Recast the lines as a JSON list of strings, one string per line and blank lines left out, starting with the line containing "scientific name: Paspalum setaceum" and going on through the line containing "genus: Festuca".
----- Working data
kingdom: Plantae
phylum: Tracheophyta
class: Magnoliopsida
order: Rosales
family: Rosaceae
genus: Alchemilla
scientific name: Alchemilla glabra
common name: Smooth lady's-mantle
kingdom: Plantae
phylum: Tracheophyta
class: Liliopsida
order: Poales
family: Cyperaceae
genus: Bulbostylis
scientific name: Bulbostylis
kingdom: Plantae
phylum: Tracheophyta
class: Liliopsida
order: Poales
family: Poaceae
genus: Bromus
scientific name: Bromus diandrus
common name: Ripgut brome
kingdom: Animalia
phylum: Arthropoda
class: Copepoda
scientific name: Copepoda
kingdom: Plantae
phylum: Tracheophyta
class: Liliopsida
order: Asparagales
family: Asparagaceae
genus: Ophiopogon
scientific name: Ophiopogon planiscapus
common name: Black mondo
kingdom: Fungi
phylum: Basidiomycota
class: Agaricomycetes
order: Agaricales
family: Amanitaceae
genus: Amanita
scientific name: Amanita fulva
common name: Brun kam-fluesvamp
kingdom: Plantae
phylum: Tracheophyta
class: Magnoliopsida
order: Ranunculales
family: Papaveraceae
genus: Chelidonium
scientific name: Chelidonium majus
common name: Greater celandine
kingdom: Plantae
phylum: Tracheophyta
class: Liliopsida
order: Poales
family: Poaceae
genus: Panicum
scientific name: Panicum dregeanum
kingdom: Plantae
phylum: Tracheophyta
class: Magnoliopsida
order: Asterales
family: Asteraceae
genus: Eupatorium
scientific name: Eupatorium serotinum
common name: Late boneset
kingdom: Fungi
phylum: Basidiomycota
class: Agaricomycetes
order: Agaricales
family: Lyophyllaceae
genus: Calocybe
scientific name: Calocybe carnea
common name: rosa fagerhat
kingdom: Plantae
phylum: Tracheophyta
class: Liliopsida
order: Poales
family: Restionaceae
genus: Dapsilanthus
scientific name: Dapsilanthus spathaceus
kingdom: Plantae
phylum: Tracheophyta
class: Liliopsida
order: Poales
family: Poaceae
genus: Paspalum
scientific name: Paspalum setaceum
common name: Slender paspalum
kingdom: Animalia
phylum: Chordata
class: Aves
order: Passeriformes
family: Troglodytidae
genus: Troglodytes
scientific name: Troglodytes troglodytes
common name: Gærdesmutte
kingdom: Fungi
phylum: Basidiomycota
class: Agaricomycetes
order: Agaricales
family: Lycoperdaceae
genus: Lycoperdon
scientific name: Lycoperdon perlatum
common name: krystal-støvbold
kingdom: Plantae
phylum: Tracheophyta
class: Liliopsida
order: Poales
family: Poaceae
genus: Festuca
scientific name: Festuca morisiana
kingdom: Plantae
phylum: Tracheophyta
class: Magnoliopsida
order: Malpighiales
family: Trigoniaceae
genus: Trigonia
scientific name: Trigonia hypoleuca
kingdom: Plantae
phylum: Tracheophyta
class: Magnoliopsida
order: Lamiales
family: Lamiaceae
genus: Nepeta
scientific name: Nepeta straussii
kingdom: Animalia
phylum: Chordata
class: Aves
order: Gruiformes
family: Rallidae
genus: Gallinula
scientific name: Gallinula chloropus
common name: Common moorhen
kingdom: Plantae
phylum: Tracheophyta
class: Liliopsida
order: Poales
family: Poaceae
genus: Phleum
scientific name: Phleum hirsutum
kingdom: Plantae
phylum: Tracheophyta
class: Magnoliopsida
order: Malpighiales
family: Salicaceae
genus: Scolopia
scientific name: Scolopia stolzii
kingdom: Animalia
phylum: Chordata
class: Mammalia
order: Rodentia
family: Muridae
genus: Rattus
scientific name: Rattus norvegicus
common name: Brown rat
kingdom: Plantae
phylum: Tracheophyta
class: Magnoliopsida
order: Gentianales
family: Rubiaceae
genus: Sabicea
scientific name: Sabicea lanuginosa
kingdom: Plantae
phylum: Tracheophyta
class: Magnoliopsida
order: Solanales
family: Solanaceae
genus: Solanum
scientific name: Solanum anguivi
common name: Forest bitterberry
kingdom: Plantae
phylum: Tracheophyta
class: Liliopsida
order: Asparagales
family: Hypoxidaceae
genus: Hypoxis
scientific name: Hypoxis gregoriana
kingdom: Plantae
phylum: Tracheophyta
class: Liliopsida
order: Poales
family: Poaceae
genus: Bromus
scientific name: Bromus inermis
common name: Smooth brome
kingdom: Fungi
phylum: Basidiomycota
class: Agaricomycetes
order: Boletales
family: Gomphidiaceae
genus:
----------
(Output):
[
  "scientific name: Paspalum setaceum",
  "common name: Slender paspalum",
  "kingdom: Animalia",
  "phylum: Chordata",
  "class: Aves",
  "order: Passeriformes",
  "family: Troglodytidae",
  "genus: Troglodytes",
  "scientific name: Troglodytes troglodytes",
  "common name: Gærdesmutte",
  "kingdom: Fungi",
  "phylum: Basidiomycota",
  "class: Agaricomycetes",
  "order: Agaricales",
  "family: Lycoperdaceae",
  "genus: Lycoperdon",
  "scientific name: Lycoperdon perlatum",
  "common name: krystal-støvbold",
  "kingdom: Plantae",
  "phylum: Tracheophyta",
  "class: Liliopsida",
  "order: Poales",
  "family: Poaceae",
  "genus: Festuca"
]